Different response for list vs detail

[CrudApi]
public class Player
{
    [DtoIgnore(DtoTarget.Create | DtoTarget.Update | DtoTarget.Query)]
    public int Id { get; set; }
    public required string Name { get; set; }
    public int Level { get; set; }

    [DtoIgnore(DtoTarget.List)]
    public string? Bio { get; set; }  // only in GET /api/players/{id}
}

Bulk operations

[CrudApi(Operations = CrudOperations.AllWithBulk)]
public class Player { ... }

Adds POST /api/players/bulk and POST /api/players/bulk-delete.

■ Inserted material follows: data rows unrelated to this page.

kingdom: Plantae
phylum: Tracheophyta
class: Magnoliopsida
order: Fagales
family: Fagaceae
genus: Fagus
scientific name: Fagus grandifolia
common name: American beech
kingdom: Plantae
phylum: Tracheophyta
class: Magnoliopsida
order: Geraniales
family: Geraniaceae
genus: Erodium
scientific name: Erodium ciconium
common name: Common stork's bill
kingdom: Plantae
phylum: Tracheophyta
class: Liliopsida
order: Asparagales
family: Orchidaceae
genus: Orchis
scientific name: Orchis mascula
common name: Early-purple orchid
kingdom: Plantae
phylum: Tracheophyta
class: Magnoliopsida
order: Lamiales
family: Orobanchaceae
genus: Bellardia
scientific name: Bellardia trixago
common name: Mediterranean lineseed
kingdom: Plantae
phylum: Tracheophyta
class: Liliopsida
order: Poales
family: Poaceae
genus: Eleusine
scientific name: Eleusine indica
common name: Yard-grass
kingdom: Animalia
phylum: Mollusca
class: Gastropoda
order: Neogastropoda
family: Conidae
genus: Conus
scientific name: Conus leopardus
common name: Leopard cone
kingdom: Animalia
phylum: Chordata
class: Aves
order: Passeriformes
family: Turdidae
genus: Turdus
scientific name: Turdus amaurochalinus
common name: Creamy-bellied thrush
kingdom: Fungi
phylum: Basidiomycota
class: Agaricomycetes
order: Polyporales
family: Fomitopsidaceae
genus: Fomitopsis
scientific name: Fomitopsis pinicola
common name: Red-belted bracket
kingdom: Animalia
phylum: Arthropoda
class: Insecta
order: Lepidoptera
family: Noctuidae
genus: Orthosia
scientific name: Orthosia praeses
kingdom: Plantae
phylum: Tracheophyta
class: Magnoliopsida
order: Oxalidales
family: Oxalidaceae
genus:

Per-operation authorization

[CrudApi(
    AuthorizePolicy = "read:players",
    CreatePolicy = "write:players",
    DeletePolicy = "admin"
)]
public class Player { ... }

Custom store behavior

public class PlayerStore : EfCrudStore<Player, int, AppDbContext>
{
    public PlayerStore(AppDbContext db) : base(db) { }
    protected override DbSet<Player> Set => Db.Players;

    public override async ValueTask CreateAsync(Player entity, CancellationToken ct = default)
    {
        entity.CreatedAt = DateTime.UtcNow;
        await base.CreateAsync(entity, ct);
    }
}

// Register manually instead of AddAppDbContextCrudStores():
builder.Services.AddScoped<ICrudStore<Player, int>, PlayerStore>();

Where next

Modeling Relationships & Query DSL — deeper walk through [OneToOne] / [OneToMany] + the full filter DSL, including collection predicates and how it translates to SQL under EF Core.
Declarative Observability — end-to-end setup for [Log] + [Trace] + OpenTelemetry exporters (Jaeger, Seq, App Insights), plus [Sensitive] for PII.
PatchField Tri-State — the null-vs-missing problem in JSON Merge Patch and how PatchField<T> solves it, with handler-side pattern matching.